Jumlah Hakim dan Mediator Perempuan di Indonesia Masih Minim

Hakim dan mediator perempuan peranannya sangat penting untuk mempertimbangkan keseimbangan jender dalam Pengadilan Hubungan Industrial. Perempuan perlu diberi lebih banyak kesempatan dalam tatanan hukum.

Leo
Bacaan 2 Menit
Jumlah Hakim dan Mediator Perempuan di Indonesia Masih Minim
Hukumonline
Demikian disampaikan International Labour Organization dalam sebuah siaran pers dalam rangka memperingati Hari Kartini yang diterima hukumonline hari ini. Menurut ILO, dari berbagai alegasi terhadap diskriminasi pekerjaan hingga pelanggaran hak-hak kerja, pengadilan merupakan tempat terakhir dimana perempuan mencari keadilan. Dengan semakin banyaknya perempuan memasuki dunia kerja, pengadilan menjadi kunci utama bagi perempuan dalam mencari keadilan.

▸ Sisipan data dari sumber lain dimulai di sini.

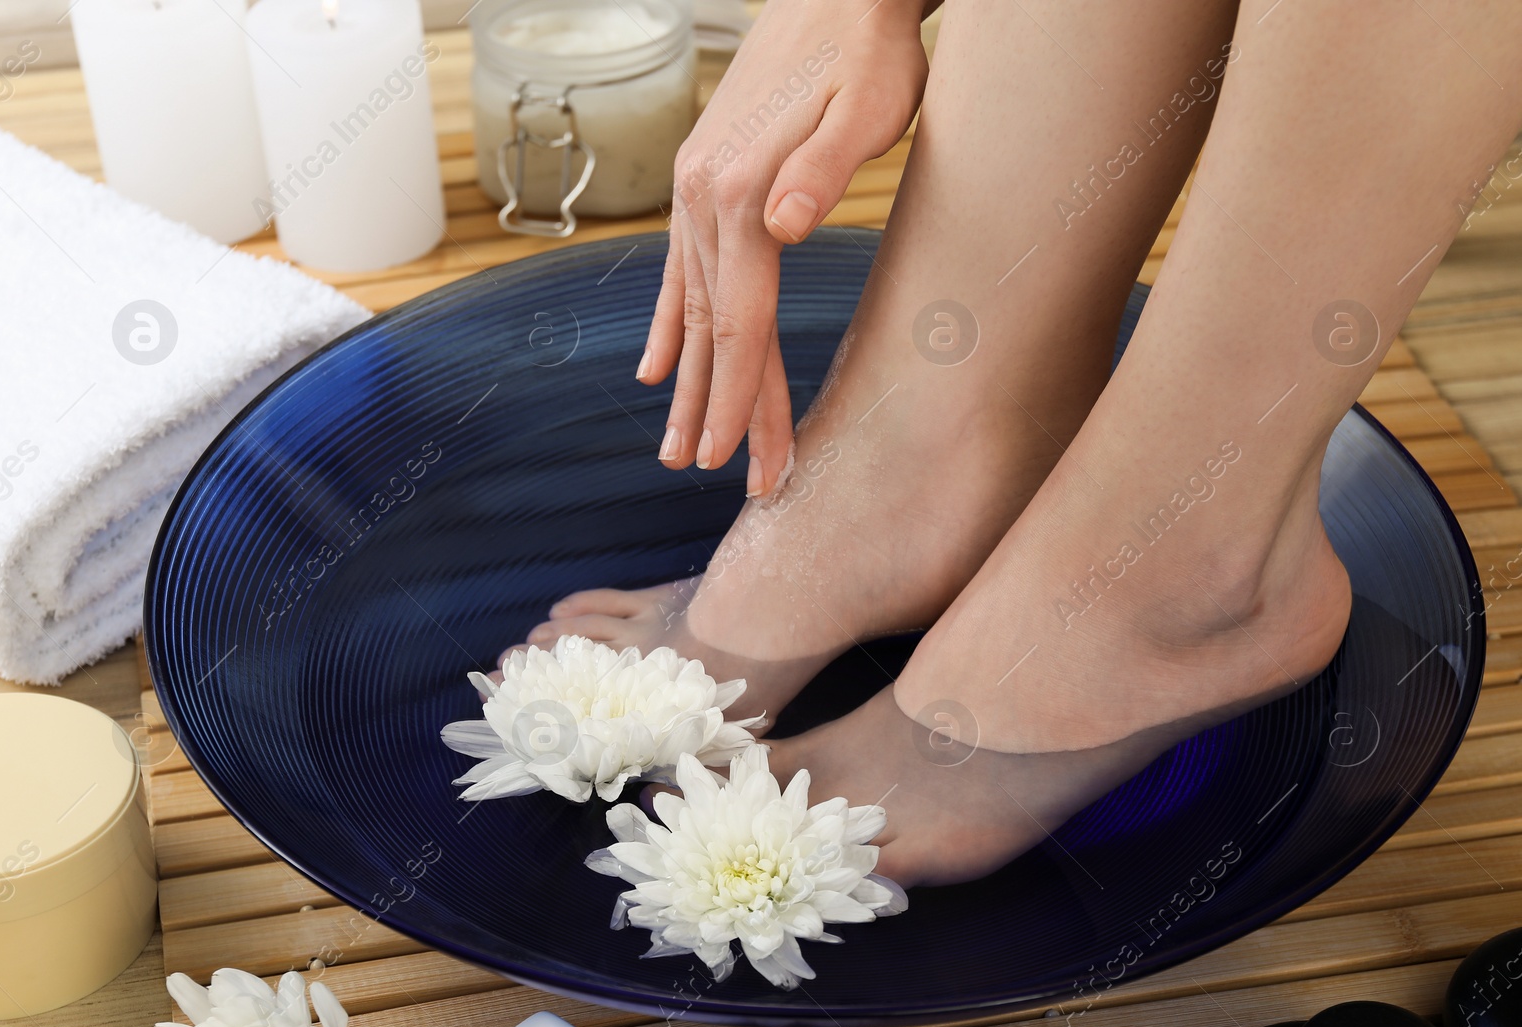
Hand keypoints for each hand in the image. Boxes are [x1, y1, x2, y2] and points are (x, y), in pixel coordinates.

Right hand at [639, 0, 929, 493]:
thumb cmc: (870, 51)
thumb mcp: (868, 107)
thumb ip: (822, 169)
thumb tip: (783, 228)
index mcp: (742, 194)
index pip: (741, 325)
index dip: (742, 401)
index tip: (742, 464)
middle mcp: (704, 200)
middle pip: (712, 331)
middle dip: (718, 411)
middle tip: (718, 478)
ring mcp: (694, 193)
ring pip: (689, 309)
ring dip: (687, 381)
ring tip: (678, 447)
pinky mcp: (702, 182)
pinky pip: (677, 272)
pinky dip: (666, 324)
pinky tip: (652, 366)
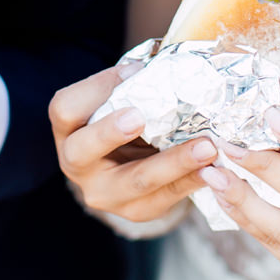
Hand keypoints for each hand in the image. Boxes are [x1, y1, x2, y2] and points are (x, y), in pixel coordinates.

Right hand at [49, 62, 216, 222]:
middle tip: (138, 117)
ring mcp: (103, 193)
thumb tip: (161, 69)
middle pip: (84, 150)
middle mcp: (76, 164)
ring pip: (137, 180)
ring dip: (175, 162)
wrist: (127, 166)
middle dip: (110, 133)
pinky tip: (214, 168)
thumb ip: (131, 86)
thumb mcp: (118, 102)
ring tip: (206, 146)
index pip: (65, 109)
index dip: (95, 89)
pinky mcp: (136, 210)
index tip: (131, 73)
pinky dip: (193, 180)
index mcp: (68, 130)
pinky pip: (166, 197)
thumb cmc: (122, 119)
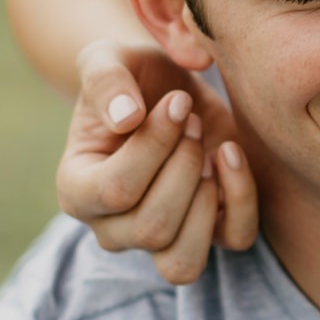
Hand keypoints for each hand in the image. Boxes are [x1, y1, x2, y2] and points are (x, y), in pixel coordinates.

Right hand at [56, 38, 259, 278]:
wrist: (165, 83)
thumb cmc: (130, 75)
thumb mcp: (108, 59)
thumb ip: (106, 80)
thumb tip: (125, 118)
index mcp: (78, 190)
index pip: (115, 191)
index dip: (154, 145)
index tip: (177, 102)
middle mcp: (112, 228)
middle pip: (153, 228)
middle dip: (183, 164)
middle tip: (191, 118)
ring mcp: (159, 239)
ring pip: (183, 261)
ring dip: (205, 199)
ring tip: (208, 150)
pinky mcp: (208, 231)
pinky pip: (234, 239)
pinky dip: (241, 199)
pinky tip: (231, 152)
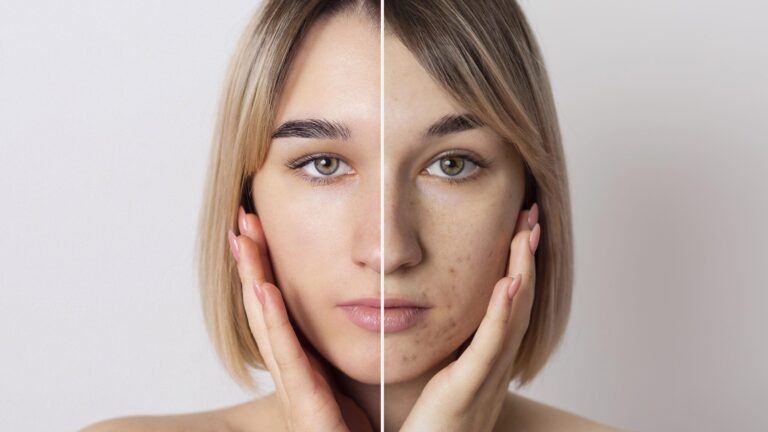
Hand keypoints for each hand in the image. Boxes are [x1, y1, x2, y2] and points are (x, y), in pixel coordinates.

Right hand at [228, 206, 373, 431]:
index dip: (269, 265)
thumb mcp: (360, 378)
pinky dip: (272, 321)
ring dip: (253, 278)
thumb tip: (381, 302)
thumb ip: (359, 345)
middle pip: (266, 305)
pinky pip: (287, 356)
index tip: (263, 226)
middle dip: (253, 261)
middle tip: (243, 218)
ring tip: (243, 239)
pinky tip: (263, 290)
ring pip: (267, 322)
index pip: (283, 304)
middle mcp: (295, 371)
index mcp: (308, 362)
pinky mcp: (304, 406)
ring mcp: (294, 388)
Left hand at [399, 203, 540, 431]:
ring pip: (512, 317)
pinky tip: (508, 283)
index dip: (519, 266)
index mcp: (489, 362)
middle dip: (527, 258)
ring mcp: (486, 378)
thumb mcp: (446, 383)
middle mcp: (496, 368)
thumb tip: (444, 321)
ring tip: (526, 235)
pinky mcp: (468, 389)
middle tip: (532, 218)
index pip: (510, 305)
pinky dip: (502, 312)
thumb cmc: (432, 429)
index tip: (520, 230)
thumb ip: (454, 355)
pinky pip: (490, 346)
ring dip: (521, 272)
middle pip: (520, 303)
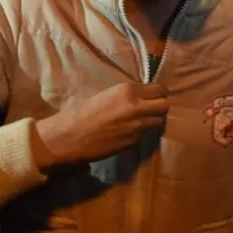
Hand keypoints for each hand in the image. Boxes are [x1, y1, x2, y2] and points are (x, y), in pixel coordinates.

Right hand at [35, 83, 167, 167]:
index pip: (160, 90)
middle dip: (160, 107)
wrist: (68, 137)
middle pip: (165, 105)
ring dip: (153, 121)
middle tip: (152, 109)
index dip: (159, 94)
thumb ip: (127, 95)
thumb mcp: (107, 95)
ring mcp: (136, 126)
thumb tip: (142, 97)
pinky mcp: (132, 142)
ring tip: (141, 121)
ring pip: (159, 122)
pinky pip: (144, 134)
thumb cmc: (81, 112)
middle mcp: (137, 107)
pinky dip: (140, 133)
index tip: (154, 97)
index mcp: (128, 91)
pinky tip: (127, 132)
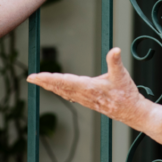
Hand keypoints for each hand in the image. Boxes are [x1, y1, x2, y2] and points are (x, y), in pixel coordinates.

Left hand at [28, 48, 151, 129]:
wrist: (132, 112)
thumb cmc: (126, 94)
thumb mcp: (122, 75)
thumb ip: (116, 61)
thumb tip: (115, 49)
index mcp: (88, 88)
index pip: (64, 81)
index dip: (49, 78)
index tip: (37, 77)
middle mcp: (83, 94)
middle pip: (59, 87)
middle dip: (44, 82)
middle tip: (30, 78)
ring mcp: (84, 99)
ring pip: (62, 91)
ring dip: (49, 86)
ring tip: (38, 81)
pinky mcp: (88, 100)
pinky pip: (68, 94)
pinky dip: (59, 90)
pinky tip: (56, 89)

Berdasarkan data yang ILO peroleh, jumlah hakim dan mediator perempuan di Indonesia masih rendah. Di pengadilan negeri, hakim perempuan hanya sekitar 16,2 persen, sementara di Mahkamah Agung prosentasenya lebih kecil lagi, 15,6 persen. Kemudian, data yang diterima dari Depnakertrans menunjukkan bahwa jumlah keseluruhan mediator perempuan untuk masalah ketenagakerjaan hanya berjumlah 150 dari 1.102 mediator di Indonesia (15 persen).

ILO berpandangan, dengan hanya sekitar 16 persen hakim dan mediator adalah perempuan, sangatlah penting untuk mempertimbangkan keseimbangan jender dalam Pengadilan Hubungan Industrial (Undang-undang No.12/2004).

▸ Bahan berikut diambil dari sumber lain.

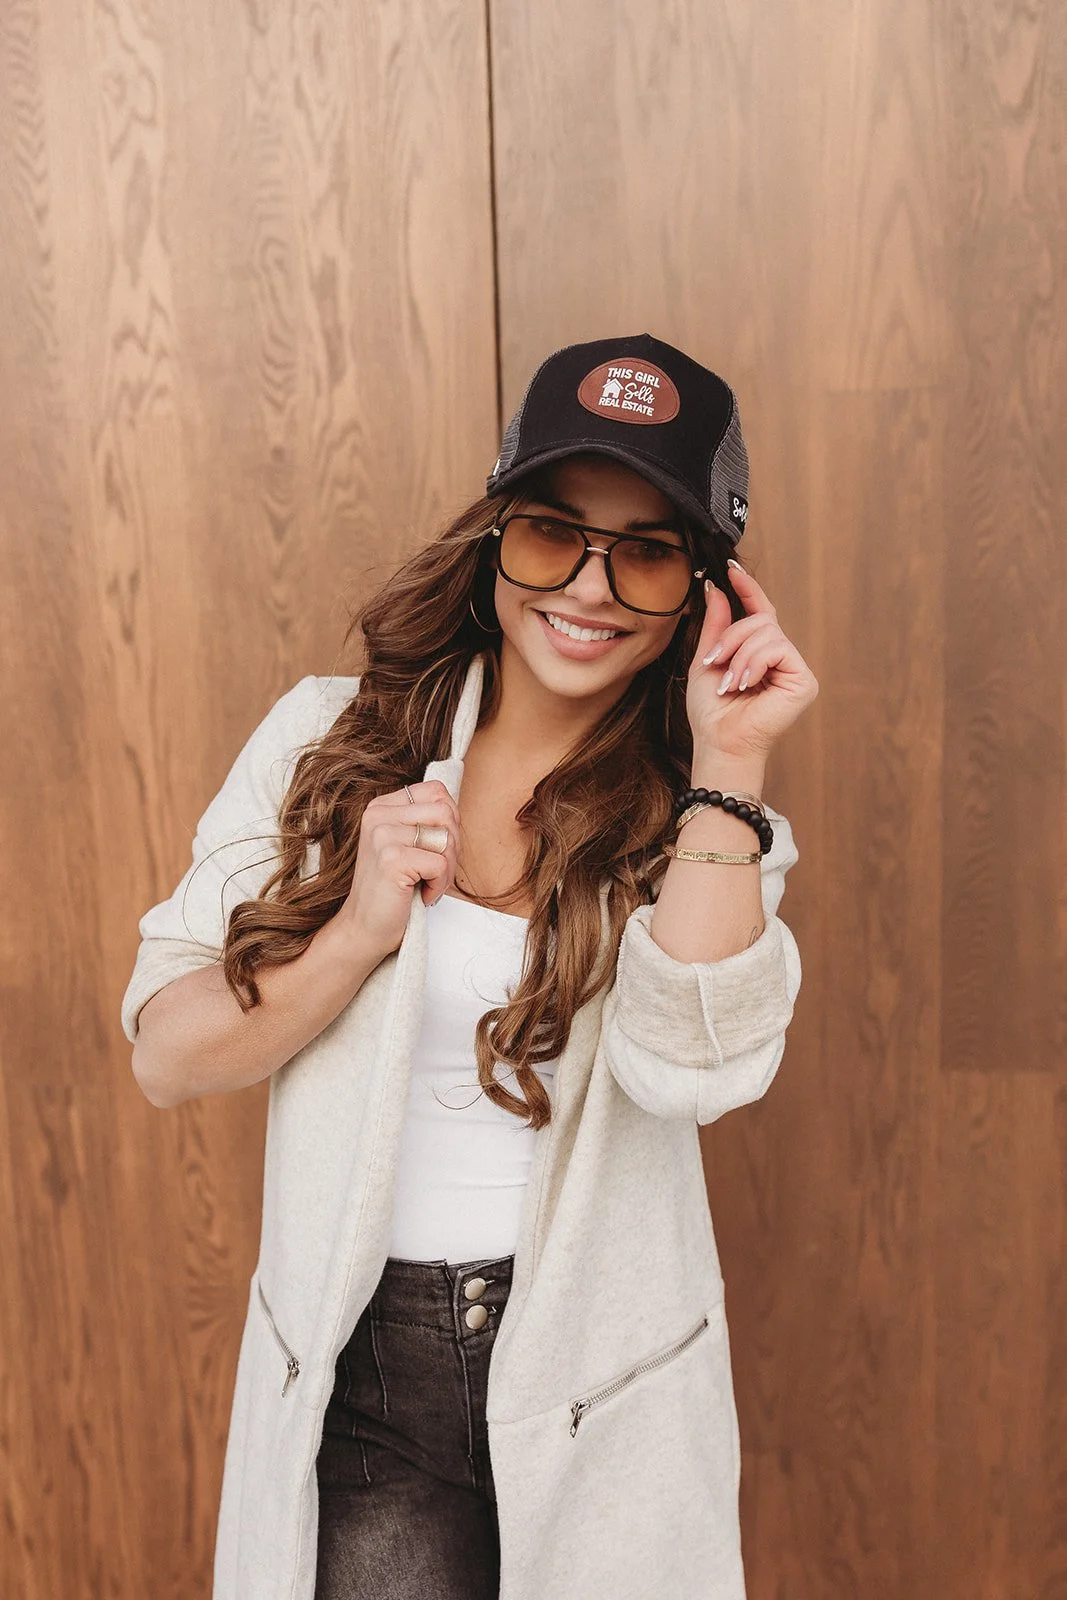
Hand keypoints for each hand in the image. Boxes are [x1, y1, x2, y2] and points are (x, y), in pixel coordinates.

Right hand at [336, 779, 461, 959]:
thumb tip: (455, 808)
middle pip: (446, 813)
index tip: (437, 848)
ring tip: (428, 883)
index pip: (437, 791)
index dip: (450, 821)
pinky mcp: (391, 860)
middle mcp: (378, 815)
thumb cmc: (392, 890)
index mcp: (382, 807)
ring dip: (447, 869)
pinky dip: (439, 885)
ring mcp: (382, 835)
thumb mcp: (406, 845)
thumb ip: (425, 822)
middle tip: (436, 871)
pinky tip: (421, 894)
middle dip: (453, 847)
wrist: (364, 928)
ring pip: (446, 838)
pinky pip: (440, 864)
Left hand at [687, 562, 818, 762]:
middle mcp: (781, 658)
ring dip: (739, 655)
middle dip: (732, 637)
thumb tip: (717, 588)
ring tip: (730, 682)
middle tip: (715, 662)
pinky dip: (755, 663)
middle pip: (761, 620)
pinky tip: (745, 684)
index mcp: (759, 653)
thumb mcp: (707, 660)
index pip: (759, 612)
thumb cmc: (711, 711)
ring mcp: (795, 668)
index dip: (748, 589)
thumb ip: (716, 626)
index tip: (731, 569)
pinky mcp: (804, 680)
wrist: (719, 742)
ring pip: (768, 633)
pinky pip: (779, 648)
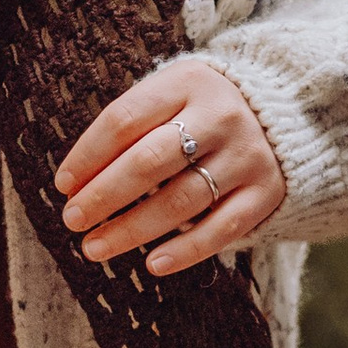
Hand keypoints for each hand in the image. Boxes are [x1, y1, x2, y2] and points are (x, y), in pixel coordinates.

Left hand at [55, 59, 283, 277]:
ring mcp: (246, 155)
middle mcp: (221, 116)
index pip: (124, 120)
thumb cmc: (201, 109)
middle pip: (150, 160)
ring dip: (132, 229)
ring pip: (181, 200)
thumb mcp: (169, 95)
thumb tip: (76, 184)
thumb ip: (128, 128)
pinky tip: (152, 264)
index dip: (87, 155)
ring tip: (95, 247)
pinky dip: (185, 250)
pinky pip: (222, 228)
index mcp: (187, 83)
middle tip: (73, 220)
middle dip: (104, 195)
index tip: (63, 185)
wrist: (284, 111)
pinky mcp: (266, 191)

Ada suatu kebutuhan yang mendesak untuk mengubah sikap terhadap perempuan dalam dunia ketenagakerjaan. Keprihatinan perempuan seringkali luput dalam proses perundingan bersama, ujar Alan Boulton, Direktur ILO untuk Indonesia. Ia menambahkan, organisasinya senantiasa mendukung upaya memberikan lebih banyak kesempatan terhadap perempuan dalam tatanan hukum.

Menurutnya, kehadiran perempuan di dalam Pengadilan Hubungan Industrial akan membawa beberapa dampak positif. Pertama, kehadiran perempuan—atau siapapun yang tegolong minoritas—memungkinkan kelompok mayoritas melihat permasalahan secara berbeda. Kedua, apabila terdapat lebih banyak hakim perempuan, sistem pengadilan akan mempunyai perspektif dan kesadaran akan isu jender yang lebih luas. Misalnya, dengan hanya melihat perosalan menyangkut kekerasan domestik dan kekerasan terhadap anak, masyarakat dapat mengetahui adanya perubahan sikap peradilan dalam menangani permasalahan tersebut.

Ketiga, kehadiran hakim perempuan dalam Pengadilan Hubungan Industrial dapat mengirimkan pesan yang jelas bahwa semua posisi dalam sistem dan tatanan hukum pun tersedia bagi perempuan. Lingkungan kerja semakin memiliki kapasitas untuk memahami dan menghargai keunikan, kualifikasi, perspektif dan kontribusi yang dapat diberikan kaum perempuan.